Please return all lines of the data below containing the string "address".

Data supplied Start Marker

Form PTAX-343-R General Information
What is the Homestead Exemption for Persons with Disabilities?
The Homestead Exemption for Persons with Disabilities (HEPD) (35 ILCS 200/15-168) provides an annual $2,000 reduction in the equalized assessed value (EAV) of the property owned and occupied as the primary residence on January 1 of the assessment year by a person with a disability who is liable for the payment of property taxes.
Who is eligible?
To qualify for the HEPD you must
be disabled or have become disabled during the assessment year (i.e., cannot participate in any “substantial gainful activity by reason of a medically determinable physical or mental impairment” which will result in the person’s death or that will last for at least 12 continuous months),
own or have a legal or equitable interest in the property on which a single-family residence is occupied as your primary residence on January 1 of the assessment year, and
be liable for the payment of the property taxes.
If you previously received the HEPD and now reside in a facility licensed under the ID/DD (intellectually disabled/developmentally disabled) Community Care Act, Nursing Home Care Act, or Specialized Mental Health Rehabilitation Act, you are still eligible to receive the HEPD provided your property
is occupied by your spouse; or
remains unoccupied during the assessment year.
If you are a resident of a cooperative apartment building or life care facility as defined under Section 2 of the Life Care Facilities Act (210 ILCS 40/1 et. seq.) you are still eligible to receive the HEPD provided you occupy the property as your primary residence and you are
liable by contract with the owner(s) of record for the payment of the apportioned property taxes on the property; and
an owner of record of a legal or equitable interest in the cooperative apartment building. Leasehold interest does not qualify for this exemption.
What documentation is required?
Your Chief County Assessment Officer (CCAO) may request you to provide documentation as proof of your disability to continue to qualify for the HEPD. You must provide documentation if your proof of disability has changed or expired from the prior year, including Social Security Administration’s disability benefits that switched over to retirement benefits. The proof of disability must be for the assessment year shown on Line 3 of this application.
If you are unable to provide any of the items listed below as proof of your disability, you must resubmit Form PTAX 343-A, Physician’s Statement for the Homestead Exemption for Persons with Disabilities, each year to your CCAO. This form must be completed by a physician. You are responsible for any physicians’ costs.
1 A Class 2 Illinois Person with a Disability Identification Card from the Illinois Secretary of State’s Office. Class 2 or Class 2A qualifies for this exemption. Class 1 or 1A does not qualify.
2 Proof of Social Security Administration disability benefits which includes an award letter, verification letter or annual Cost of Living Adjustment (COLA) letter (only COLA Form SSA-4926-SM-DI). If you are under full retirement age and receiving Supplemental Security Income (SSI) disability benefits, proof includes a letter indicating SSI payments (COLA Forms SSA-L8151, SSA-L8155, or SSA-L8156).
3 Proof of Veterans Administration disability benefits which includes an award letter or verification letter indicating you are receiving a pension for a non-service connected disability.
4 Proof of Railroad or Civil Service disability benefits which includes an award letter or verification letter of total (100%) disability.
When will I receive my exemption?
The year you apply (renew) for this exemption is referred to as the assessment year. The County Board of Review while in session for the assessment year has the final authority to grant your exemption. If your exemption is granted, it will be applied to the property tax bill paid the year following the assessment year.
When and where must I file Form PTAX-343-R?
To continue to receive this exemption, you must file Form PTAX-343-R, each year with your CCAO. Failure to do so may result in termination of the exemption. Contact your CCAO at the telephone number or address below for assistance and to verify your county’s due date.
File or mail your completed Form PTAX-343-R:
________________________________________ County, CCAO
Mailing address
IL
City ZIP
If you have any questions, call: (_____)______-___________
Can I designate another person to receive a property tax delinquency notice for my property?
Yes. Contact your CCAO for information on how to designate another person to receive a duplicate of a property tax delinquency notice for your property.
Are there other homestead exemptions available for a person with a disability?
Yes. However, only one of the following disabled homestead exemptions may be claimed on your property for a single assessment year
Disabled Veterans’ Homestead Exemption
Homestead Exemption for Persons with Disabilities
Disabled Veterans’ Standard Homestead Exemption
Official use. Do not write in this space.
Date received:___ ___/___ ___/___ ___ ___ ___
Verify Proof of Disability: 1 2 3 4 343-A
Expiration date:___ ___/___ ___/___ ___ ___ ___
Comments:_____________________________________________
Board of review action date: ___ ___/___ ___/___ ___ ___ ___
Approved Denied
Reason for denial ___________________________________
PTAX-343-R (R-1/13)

Data supplied End Marker
Data supplied Start Marker

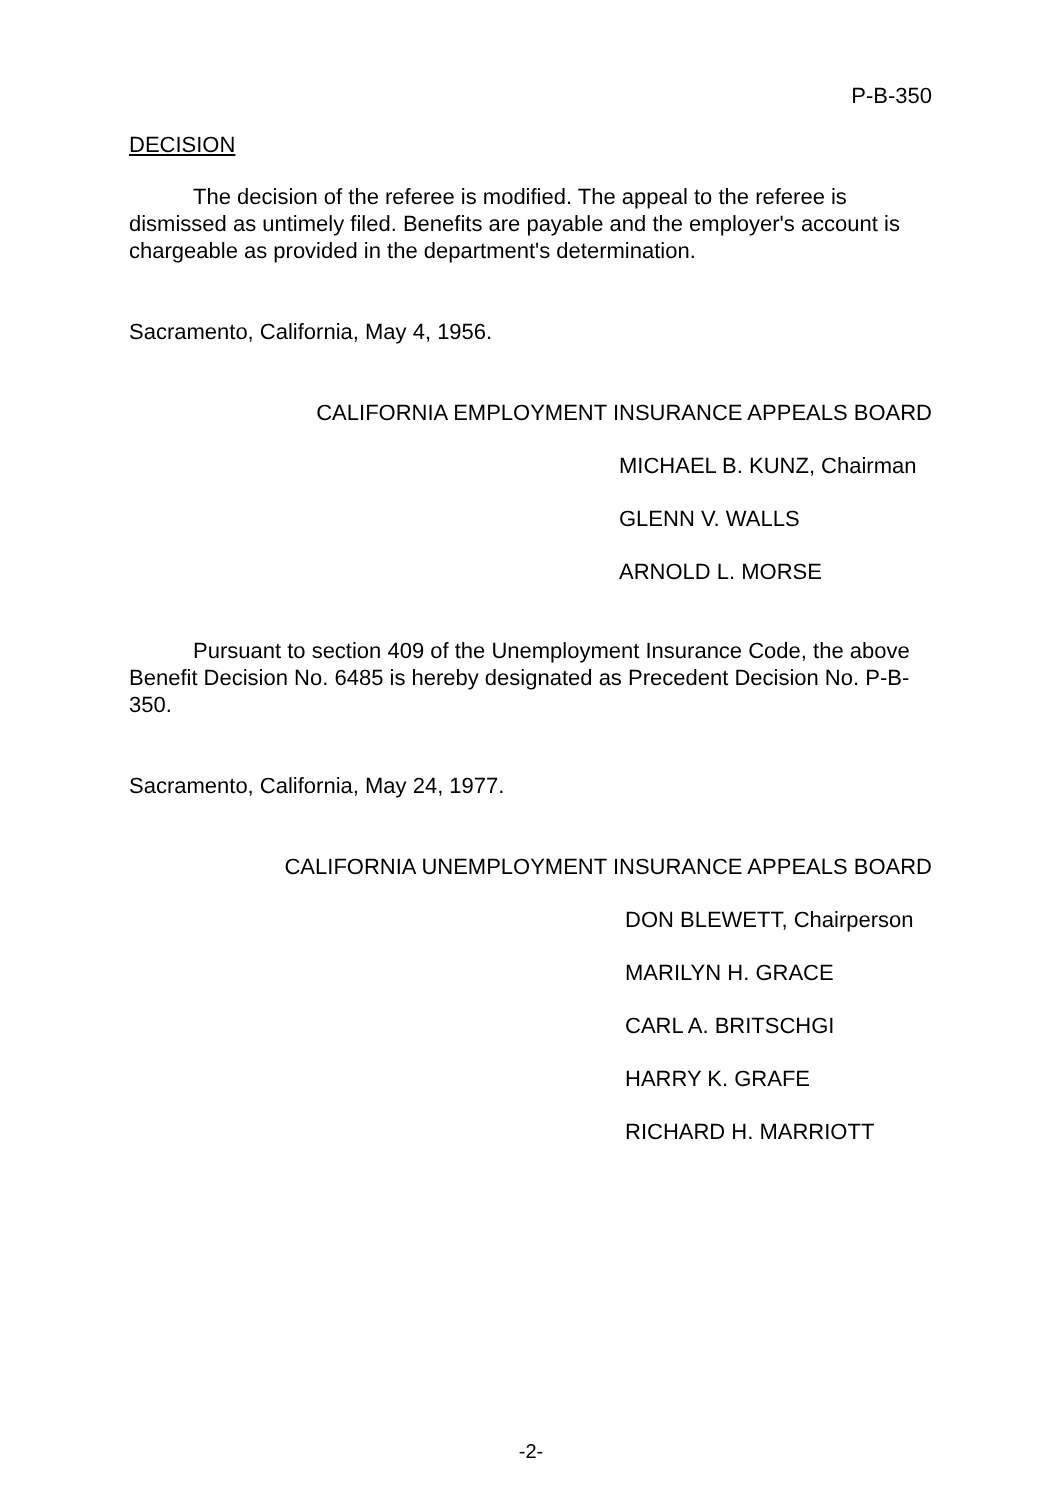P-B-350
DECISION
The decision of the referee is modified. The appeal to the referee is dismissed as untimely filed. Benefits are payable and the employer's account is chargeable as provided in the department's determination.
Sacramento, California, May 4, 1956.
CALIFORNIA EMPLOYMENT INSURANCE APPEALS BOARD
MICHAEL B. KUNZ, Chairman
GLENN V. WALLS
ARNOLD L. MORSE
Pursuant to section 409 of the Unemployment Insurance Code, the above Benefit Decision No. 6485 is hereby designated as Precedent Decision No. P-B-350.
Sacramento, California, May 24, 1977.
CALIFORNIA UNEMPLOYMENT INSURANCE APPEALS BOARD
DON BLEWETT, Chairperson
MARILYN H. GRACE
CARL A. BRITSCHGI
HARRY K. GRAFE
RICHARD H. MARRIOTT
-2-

Data supplied End Marker

*Response to this task*:
To continue to receive this exemption, you must file Form PTAX-343-R, each year with your CCAO. Failure to do so may result in termination of the exemption. Contact your CCAO at the telephone number or address below for assistance and to verify your county’s due date.
Mailing address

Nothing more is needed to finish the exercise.